# RSA-Encryption

Authors: Caleb Kellett, Heather DeHaven

### What is the problem?

We will implement an RSA cryptosystem. The user will give two primes and a message to either encrypt or decrypt. Our program will find the needed integers for the rest of the public key and private key for decryption. It will successfully encrypt and decrypt messages with those keys. To do so, we will have to implement functions to find the greatest common divisor of two integers, check if integers are prime, and find an inverse modulo m.

### What is the something extra?

We will be researching how RSA encryption works, and create our own implementation. We will also create an interface to store / receive keys and to input encrypted/unencrypted data. We will be evaluating how useful Haskell is for this purpose in regards to both the interface and the encryption.

### What did we learn from doing this?

(This should be written after you have done the work.) What is the bottom-line? Is functional programming suitable for (part-of) the task? Make sure you include the evidence for your claims.

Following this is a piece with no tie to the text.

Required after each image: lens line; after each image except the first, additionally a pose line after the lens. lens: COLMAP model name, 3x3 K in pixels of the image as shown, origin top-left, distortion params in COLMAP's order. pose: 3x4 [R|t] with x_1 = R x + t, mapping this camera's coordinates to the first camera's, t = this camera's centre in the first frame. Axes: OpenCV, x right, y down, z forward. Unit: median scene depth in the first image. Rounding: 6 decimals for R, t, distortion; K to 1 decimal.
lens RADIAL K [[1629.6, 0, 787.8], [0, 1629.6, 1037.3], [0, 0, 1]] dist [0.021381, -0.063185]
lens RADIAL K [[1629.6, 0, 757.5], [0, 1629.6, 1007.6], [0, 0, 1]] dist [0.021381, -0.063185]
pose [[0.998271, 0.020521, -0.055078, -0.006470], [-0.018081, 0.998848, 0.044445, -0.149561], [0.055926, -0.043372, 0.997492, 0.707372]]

In our RSA Encryption implementation, we really made use of Haskell's list comprehensions for calculations like identifying if an integer is prime and generating the public and private keys, e and d, making what may be in other languages very large programs instead very compact. We also utilitized Haskell's map functions to map the message to numbers and apply the encryption function to each number and apply the decryption function to each number and map back to letters. Guards also allowed us to quickly and easily write our functions to map letters to numbers and numbers to letters; in other languages, we would have needed to use a switch.

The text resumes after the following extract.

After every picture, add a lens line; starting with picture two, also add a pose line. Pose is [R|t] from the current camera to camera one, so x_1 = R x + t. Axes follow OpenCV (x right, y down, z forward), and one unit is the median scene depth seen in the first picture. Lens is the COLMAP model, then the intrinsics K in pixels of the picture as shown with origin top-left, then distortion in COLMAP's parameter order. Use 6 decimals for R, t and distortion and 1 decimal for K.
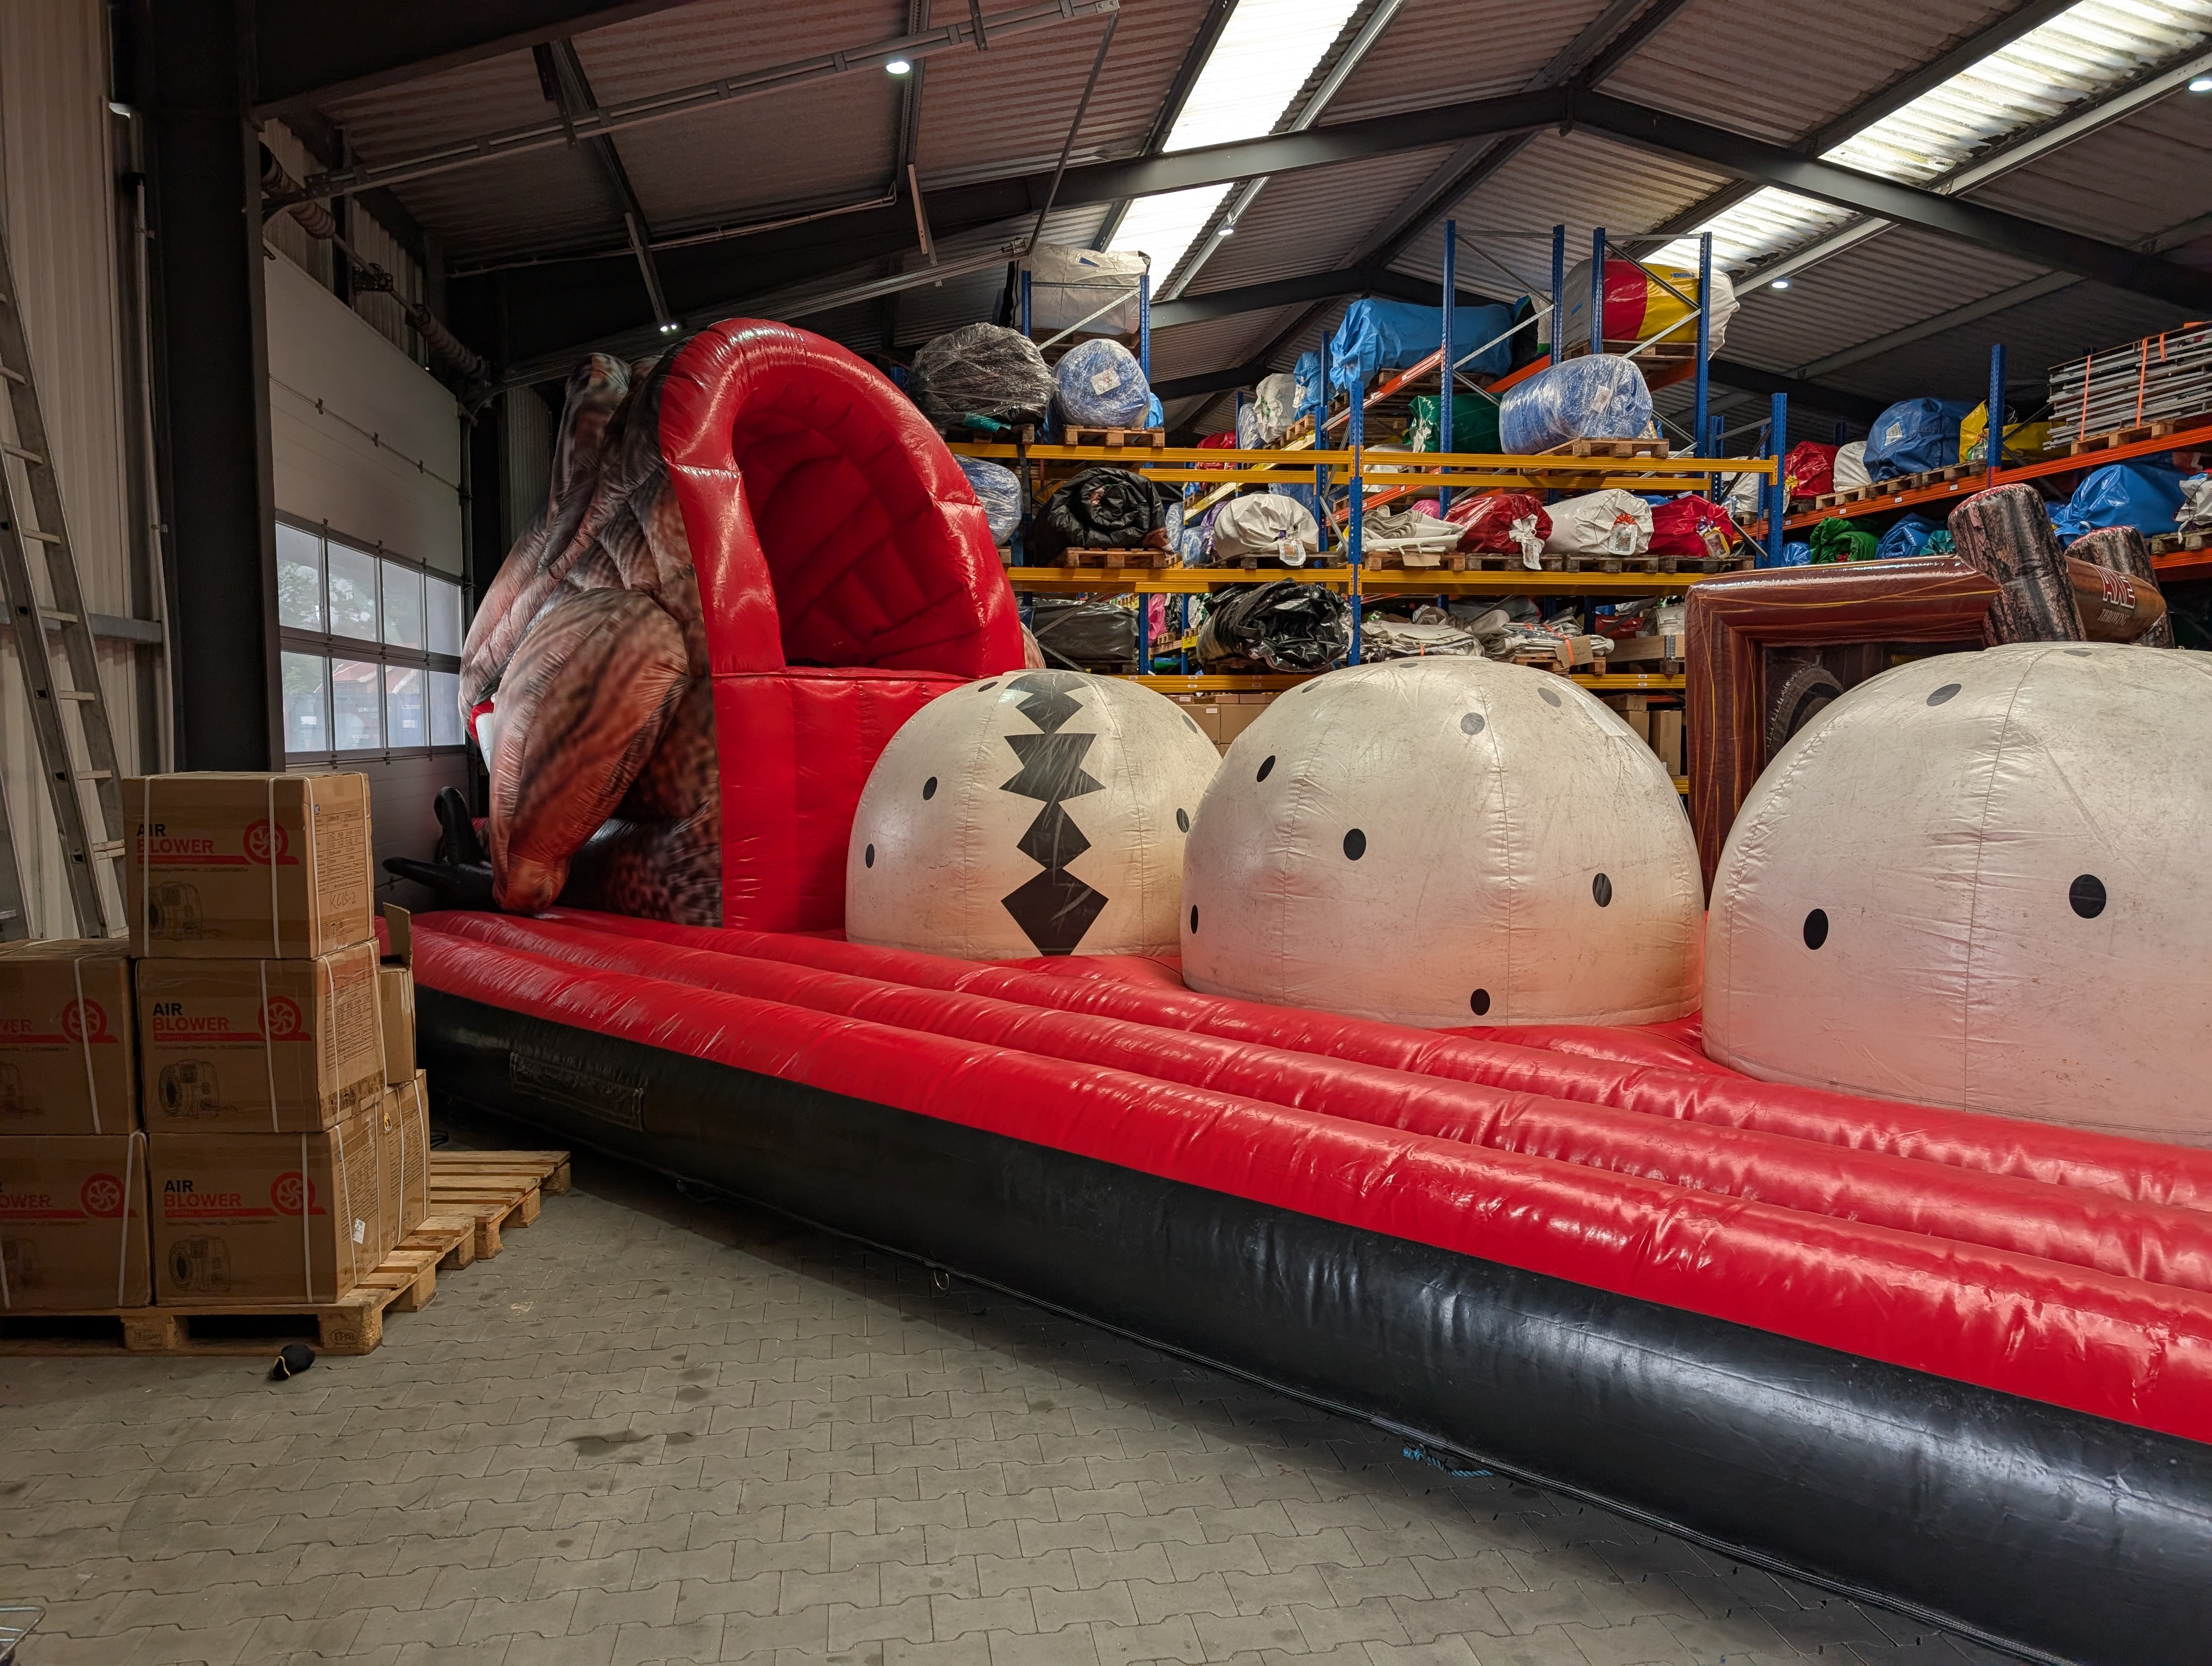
lens RADIAL K [[1586.1, 0, 1106.0], [0, 1586.1, 833.0], [0, 0, 1]] dist [0.002892, -0.000204]
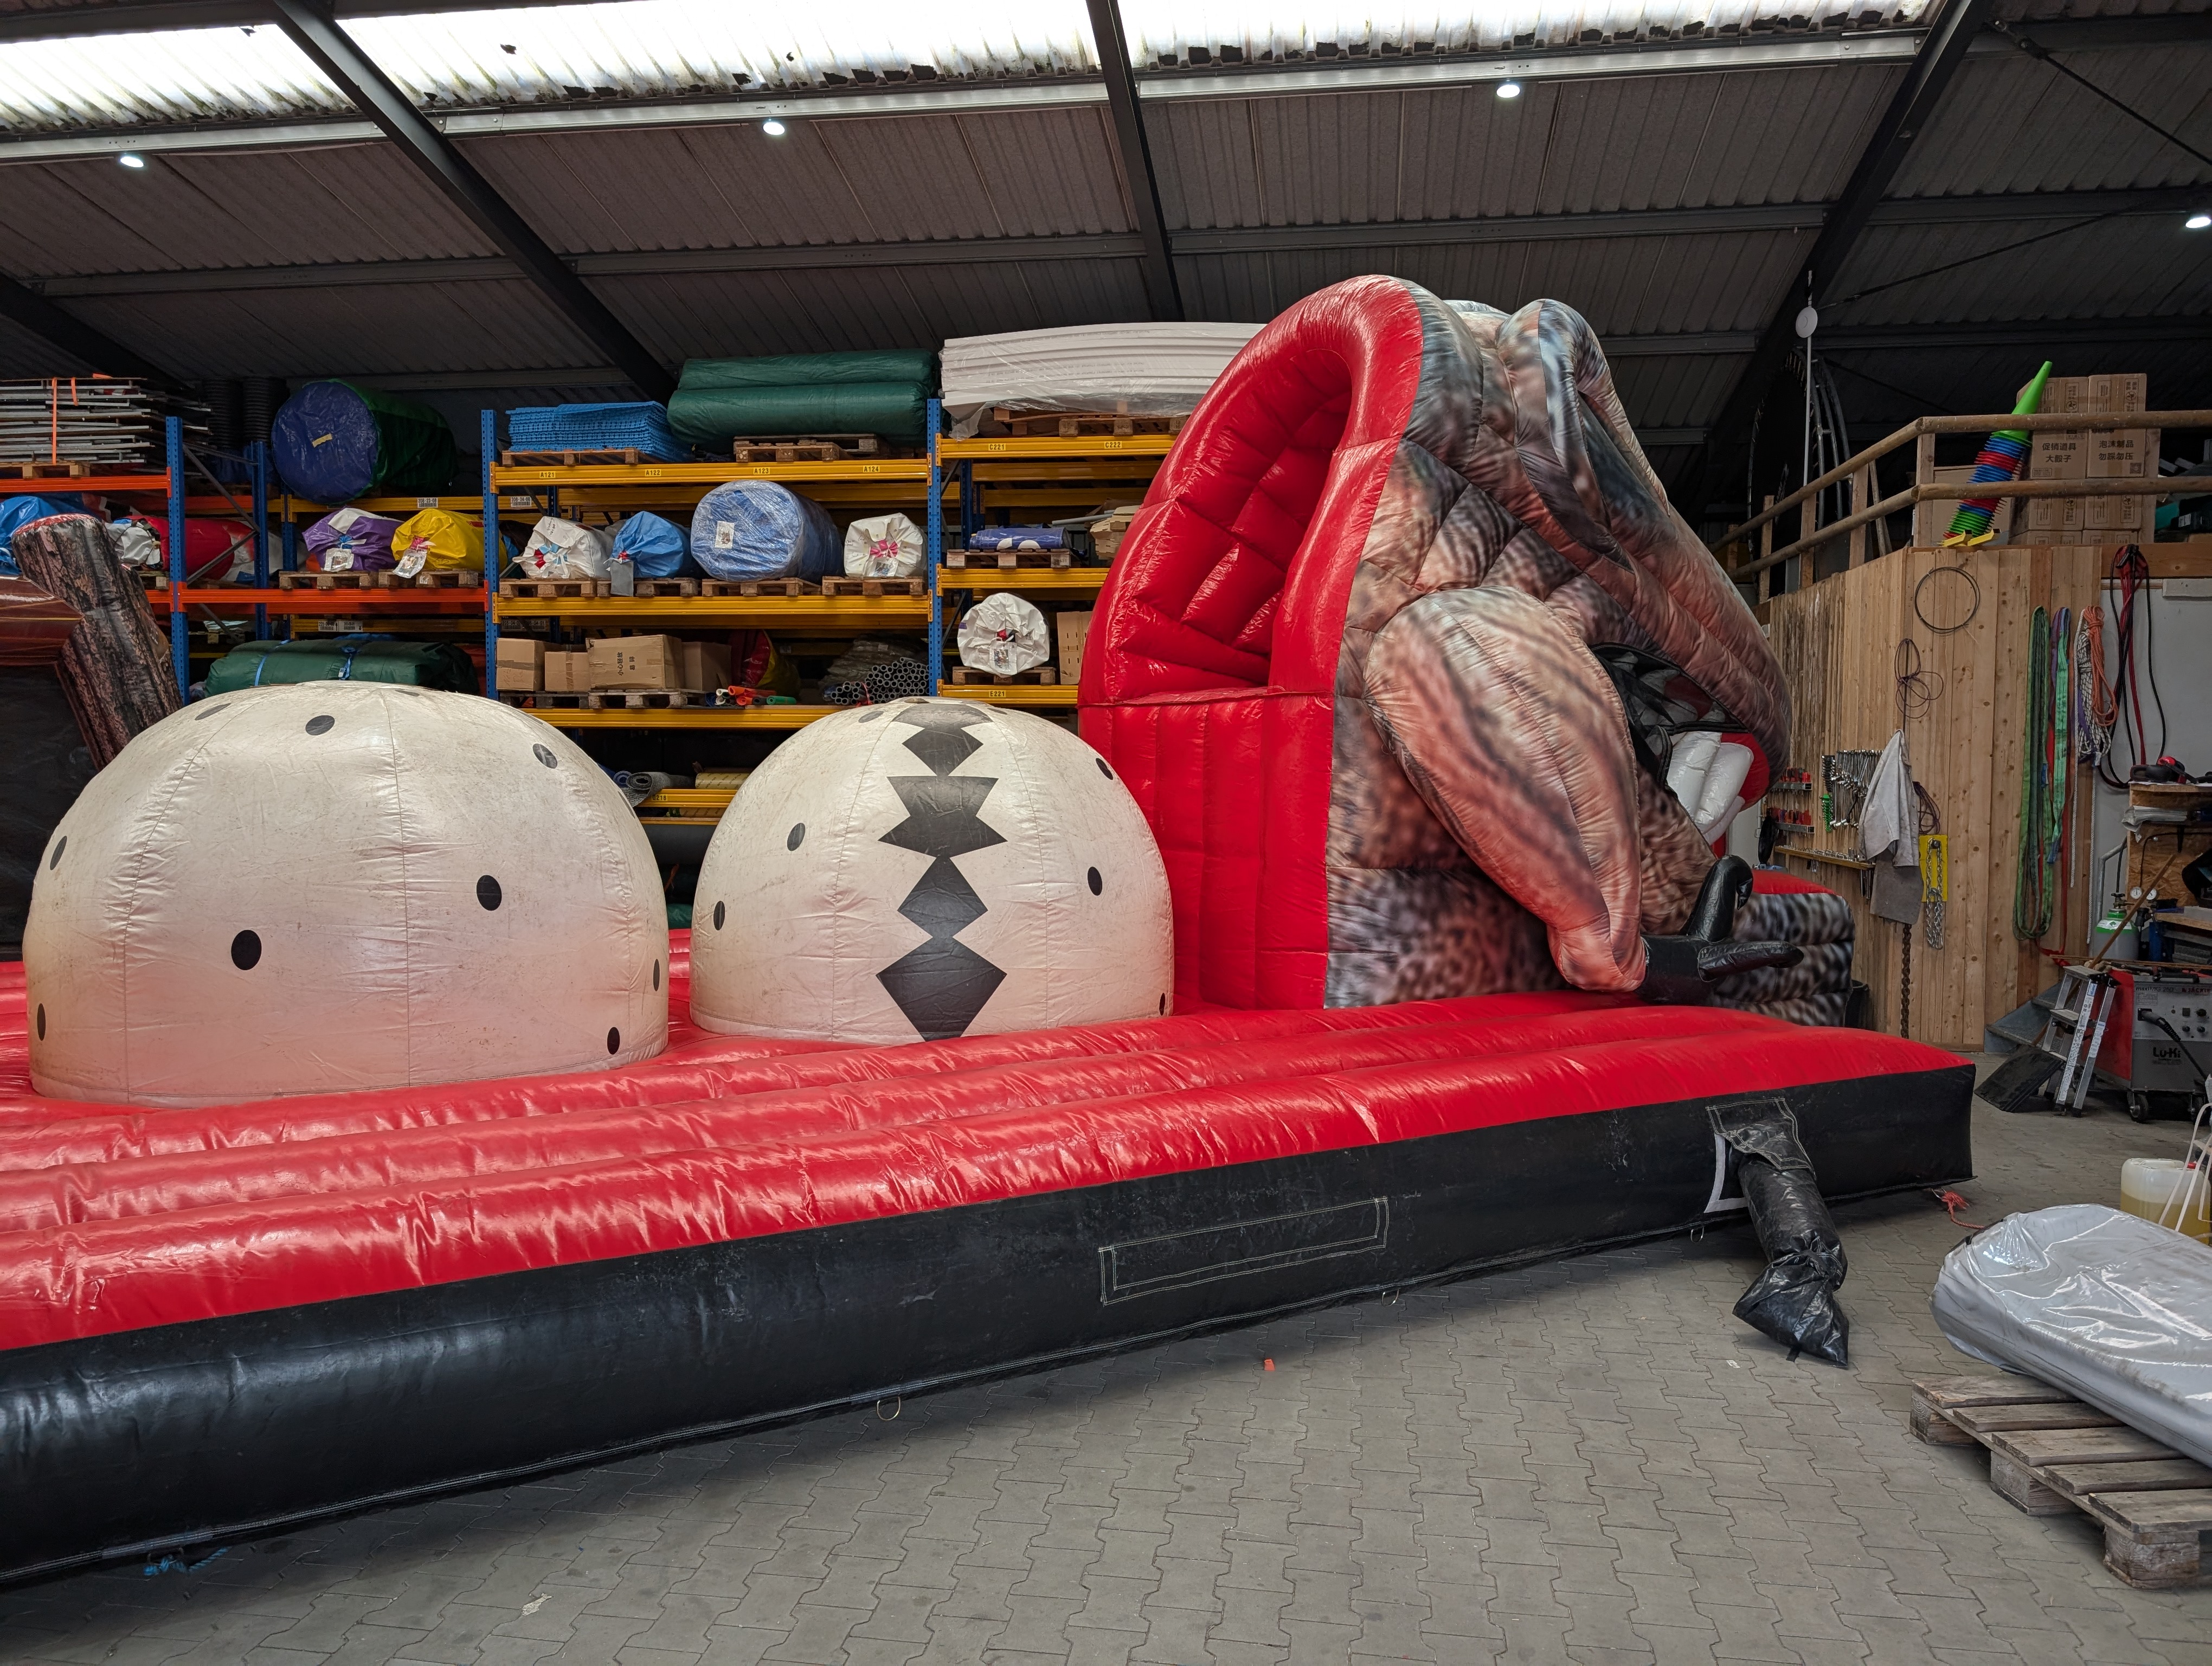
lens RADIAL K [[1586.1, 0, 1106.0], [0, 1586.1, 833.0], [0, 0, 1]] dist [0.002892, -0.000204]
pose [[0.292316, -0.040602, 0.955459, -0.210538], [0.058285, 0.997997, 0.024578, -0.004428], [-0.954544, 0.048505, 0.294097, 0.091803]]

For the UI, the IO makes it simple to organize and separate the sections of the program. Each step has it's own do block. If the user types in the incorrect input, the necessary do block calls itself to begin again, avoiding the user having to restart the entire program. However, the user needs to input Integers and lists of Integers for our program. The IO makes all inputs Strings. For each Integer and list of Integers, we needed to them to a Maybe Integer, check if they were all Justs (if there were Nothings, restart the do block), then cast to a Integer for our functions to use. Overall, the IO made the UI easy to organize and manage.

For these reasons, we found functional programming to be very suitable for an encryption type program.